Mais quatre ans plus tard, face à un contexte défavorable, les bénévoles se sont résolus à voter la dissolution de l’association. Celle-ci a été prononcée en assemblée générale extraordinaire, le 14 novembre 2025, relate Anouk Petit Grisoni.

« Les Terrasses solidaires n’arrivaient plus à assumer leur mission principale »

En cause notamment, le besoin de plus en plus prégnant d’hébergement d’urgence dans le Briançonnais, explique la bénévole : « le contexte en quatre ans a largement évolué, avec une hostilité politique croissante sur l’accueil des personnes exilées et l’augmentation du besoin d’accueil, et donc la place prépondérante qu’a pris cette activité d’accueil dans le bâtiment ». C’est donc « en lien avec toute l’inter-asso présente dans le lieu et avec les propriétaires du bâtiment », qu’a été décidé « collectivement » de dissoudre l’association.

« Nous avons considéré qu’on n’allait pas réussir, dans le contexte actuel, à développer ce tiers-lieu, en tout cas pas dans ce bâtiment précis, et que les Terrasses solidaires n’arrivaient plus à assumer leur mission principale », résume Anouk Petit Grisoni.

S’ajoutent à cela des problèmes financiers rencontrés en 2025. Terrasses Solidaires était en effet financée en grande partie par les associations résidentes proportionnellement à l’espace qu’elles occupaient. Or, « Refuges solidaires prenait 95 % de l’espace », précise la bénévole. Ses « grosses difficultés financières ont eu des répercussions immenses sur les Terrasses qui ont dû licencier à leur tour leurs deux seuls salariés. » D’où « un problème de ressources humaines assez important. »

« Le lieu ne change pas d’identité »

Aujourd’hui, la transmission de la gestion administrative des lieux à Refuges Solidaires est en cours. Notamment, c’est cette structure qui est destinée à être la nouvelle locataire des lieux pour ensuite conclure avec les autres associations résidentes des conventions de mise à disposition. Celles-ci doivent d’ailleurs devenir gratuites.

Si Terrasses solidaires n’existe plus, le bâtiment poursuit donc ses activités, tient à préciser Anouk Petit Grisoni. « Le lieu ne change pas d’identité, sa raison d’être ne risque pas d’évoluer.
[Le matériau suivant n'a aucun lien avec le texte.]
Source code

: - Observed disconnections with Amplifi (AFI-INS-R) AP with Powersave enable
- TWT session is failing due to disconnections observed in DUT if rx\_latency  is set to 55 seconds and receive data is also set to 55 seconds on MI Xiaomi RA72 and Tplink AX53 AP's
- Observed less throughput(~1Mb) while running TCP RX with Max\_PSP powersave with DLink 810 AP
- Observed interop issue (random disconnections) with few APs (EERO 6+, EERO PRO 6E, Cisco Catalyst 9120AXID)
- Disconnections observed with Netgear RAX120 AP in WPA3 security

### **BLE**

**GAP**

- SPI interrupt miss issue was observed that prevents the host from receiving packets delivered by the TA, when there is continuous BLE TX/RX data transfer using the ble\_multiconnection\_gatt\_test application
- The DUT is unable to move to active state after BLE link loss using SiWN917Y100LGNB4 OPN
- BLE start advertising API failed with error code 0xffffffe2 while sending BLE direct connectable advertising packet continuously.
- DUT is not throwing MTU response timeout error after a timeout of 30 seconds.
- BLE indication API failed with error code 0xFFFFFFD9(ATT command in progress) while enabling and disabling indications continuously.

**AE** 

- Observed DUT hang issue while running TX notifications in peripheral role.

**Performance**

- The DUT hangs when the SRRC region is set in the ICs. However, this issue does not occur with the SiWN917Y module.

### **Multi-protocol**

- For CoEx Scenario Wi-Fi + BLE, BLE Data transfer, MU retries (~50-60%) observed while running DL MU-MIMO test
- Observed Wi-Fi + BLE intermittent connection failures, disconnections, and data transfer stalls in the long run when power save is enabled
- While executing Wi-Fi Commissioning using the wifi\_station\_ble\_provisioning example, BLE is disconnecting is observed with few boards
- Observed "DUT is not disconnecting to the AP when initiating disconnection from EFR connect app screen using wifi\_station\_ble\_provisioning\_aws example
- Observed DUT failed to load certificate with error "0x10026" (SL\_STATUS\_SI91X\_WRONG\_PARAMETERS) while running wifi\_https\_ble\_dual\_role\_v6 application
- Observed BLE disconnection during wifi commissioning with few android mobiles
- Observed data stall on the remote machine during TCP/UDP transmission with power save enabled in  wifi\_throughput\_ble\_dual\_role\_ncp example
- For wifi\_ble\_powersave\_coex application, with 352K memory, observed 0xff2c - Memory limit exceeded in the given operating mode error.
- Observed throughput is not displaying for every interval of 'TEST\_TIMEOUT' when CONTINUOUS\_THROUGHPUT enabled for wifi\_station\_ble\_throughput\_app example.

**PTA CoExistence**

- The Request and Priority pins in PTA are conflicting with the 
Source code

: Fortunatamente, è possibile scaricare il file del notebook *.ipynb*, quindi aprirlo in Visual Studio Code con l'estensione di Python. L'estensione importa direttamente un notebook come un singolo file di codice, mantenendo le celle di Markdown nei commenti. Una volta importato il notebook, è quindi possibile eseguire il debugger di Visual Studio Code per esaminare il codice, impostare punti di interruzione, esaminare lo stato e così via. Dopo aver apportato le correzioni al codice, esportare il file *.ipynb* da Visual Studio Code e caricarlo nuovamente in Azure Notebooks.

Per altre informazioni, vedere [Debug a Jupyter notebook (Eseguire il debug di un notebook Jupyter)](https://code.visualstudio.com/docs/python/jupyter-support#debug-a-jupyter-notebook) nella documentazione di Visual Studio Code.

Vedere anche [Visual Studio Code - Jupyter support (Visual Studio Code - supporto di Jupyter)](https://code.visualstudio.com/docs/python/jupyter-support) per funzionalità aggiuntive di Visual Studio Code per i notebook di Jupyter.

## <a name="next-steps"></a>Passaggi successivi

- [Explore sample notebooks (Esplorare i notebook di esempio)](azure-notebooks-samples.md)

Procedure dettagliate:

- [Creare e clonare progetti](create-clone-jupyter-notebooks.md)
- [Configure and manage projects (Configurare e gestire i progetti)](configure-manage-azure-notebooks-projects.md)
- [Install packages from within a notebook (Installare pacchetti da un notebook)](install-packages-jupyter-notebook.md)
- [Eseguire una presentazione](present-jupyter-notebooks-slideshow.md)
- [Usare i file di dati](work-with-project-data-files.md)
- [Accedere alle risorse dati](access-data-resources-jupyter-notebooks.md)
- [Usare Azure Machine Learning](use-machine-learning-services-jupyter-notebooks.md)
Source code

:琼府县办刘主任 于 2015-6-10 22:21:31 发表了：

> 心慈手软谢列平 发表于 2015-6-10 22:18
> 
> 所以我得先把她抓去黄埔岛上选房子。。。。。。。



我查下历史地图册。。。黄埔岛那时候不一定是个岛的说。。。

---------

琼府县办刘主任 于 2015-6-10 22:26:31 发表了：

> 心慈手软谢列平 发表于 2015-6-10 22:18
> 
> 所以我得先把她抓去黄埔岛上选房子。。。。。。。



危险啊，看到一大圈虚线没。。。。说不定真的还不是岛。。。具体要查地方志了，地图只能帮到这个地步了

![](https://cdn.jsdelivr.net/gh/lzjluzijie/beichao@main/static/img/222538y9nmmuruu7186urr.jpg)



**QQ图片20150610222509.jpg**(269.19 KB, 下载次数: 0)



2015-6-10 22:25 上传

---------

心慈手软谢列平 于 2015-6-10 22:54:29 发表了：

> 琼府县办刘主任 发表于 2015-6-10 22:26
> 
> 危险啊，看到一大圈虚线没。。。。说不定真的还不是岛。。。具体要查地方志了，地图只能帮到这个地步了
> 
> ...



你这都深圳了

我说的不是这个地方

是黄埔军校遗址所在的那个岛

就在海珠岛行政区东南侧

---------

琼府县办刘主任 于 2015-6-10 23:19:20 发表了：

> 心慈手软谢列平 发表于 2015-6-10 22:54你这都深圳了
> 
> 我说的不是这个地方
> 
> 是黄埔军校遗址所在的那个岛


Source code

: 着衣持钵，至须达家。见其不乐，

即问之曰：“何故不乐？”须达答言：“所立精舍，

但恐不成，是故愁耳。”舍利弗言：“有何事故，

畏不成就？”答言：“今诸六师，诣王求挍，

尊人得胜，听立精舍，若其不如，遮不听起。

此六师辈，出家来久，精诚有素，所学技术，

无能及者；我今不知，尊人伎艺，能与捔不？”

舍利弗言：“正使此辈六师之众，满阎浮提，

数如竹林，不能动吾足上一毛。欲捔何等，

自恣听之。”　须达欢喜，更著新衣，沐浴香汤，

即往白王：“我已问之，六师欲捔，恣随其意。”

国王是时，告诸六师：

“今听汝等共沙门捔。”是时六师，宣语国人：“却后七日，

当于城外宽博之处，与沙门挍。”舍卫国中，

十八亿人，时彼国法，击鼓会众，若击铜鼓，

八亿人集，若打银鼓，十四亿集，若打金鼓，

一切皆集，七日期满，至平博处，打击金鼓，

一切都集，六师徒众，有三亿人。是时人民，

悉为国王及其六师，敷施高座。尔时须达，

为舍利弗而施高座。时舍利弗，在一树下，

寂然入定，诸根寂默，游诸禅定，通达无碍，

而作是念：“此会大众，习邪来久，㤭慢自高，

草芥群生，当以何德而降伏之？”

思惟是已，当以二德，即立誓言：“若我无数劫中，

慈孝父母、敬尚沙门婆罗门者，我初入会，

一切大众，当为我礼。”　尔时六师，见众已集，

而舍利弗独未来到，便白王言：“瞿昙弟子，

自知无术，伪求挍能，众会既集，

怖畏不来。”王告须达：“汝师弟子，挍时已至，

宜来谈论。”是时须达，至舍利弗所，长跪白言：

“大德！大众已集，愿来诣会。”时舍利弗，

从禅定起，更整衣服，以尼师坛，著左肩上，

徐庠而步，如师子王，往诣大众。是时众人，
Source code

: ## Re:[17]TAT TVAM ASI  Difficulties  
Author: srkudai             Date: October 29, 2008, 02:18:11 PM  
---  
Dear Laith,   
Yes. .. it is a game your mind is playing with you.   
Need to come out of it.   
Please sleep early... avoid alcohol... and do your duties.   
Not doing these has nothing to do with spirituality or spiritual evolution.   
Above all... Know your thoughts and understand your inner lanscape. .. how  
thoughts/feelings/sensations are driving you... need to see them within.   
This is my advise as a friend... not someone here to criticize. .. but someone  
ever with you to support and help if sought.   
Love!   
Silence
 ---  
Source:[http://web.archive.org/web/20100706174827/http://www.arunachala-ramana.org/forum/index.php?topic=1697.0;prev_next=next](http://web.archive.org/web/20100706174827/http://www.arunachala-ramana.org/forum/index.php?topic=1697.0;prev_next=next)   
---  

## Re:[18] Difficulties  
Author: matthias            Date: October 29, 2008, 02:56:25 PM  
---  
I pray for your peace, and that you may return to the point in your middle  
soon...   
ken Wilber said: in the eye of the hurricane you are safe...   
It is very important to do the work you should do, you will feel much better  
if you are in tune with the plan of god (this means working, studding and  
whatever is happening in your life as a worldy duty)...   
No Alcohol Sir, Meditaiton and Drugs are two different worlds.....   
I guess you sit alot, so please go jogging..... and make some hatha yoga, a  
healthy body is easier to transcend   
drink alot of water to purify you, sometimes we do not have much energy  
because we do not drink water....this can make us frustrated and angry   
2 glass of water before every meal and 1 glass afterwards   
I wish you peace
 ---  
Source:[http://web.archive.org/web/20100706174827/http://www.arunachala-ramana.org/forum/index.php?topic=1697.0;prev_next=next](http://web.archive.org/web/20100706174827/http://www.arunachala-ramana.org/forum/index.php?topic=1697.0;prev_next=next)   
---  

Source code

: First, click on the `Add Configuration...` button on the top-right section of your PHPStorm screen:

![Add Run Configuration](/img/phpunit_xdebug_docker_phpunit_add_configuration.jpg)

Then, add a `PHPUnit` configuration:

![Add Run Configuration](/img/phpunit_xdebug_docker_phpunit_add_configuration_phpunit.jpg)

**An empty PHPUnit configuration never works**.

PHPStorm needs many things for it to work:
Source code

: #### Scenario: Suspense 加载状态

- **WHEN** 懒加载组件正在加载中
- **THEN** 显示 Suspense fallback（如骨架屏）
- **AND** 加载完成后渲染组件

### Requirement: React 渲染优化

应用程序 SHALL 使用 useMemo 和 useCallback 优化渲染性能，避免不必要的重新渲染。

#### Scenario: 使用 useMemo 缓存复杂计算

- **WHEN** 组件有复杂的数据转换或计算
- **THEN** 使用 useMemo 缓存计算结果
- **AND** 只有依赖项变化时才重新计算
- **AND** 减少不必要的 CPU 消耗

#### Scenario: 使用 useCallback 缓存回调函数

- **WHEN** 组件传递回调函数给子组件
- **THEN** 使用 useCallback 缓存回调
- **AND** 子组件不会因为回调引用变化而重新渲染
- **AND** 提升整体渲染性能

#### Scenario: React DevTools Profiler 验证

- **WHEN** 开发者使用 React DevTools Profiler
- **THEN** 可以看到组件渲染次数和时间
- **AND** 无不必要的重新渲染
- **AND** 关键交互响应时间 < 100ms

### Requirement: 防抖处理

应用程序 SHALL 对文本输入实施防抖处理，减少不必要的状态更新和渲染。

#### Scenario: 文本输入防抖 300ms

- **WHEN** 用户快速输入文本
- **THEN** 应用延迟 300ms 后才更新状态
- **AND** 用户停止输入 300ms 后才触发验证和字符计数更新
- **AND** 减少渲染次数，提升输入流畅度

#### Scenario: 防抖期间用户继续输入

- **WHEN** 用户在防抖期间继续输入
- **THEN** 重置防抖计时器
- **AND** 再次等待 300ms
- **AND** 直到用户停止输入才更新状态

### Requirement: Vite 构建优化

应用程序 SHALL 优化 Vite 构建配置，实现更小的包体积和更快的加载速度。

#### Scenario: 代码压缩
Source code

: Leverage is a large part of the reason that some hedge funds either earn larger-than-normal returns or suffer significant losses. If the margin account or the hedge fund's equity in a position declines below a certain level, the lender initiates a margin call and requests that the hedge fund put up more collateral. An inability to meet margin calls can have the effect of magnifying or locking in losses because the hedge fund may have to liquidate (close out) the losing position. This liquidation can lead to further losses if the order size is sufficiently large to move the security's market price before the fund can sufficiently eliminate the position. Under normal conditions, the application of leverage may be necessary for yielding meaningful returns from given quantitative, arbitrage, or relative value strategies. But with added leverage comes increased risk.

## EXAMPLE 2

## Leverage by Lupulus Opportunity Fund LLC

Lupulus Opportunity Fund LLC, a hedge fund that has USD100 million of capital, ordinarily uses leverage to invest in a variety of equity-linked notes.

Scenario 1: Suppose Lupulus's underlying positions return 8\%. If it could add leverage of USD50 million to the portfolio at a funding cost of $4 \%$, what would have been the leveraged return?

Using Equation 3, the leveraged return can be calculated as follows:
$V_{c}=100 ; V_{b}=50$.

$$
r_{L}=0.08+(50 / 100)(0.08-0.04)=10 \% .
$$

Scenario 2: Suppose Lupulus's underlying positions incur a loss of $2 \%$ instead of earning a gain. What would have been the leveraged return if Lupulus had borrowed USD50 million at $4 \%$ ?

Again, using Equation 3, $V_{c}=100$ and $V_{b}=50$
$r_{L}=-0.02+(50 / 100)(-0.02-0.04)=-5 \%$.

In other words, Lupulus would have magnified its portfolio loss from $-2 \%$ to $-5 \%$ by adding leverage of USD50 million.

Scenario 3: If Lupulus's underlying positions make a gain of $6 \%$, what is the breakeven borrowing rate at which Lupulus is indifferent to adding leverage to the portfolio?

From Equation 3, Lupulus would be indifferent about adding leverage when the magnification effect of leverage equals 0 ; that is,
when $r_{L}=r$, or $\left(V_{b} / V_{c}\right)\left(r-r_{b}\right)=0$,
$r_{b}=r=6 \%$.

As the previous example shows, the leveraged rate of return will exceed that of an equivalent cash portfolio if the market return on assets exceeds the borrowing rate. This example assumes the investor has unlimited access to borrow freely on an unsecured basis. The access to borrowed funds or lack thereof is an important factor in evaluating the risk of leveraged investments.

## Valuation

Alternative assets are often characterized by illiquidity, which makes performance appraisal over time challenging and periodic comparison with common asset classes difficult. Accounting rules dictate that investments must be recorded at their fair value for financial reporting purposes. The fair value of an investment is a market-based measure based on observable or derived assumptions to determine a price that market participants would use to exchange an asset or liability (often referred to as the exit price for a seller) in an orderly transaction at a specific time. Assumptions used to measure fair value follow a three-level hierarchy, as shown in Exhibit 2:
L’idée est de toujours avoir un lieu d’accueil qui rassemble différentes associations. » Il s’agit de « juste simplifier la gestion de l’établissement recevant du public et de toutes les normes que cela suppose de remplir correctement. »

Bref, dans les faits, « cela ne change vraiment rien, chez les bénévoles qui passent et les personnes accueillies, je pense que personne ne verra la différence. La seule différence sera pour les équipes qui font partie de la gouvernance, il y a un allègement de cette situation administrative », conclut la bénévole.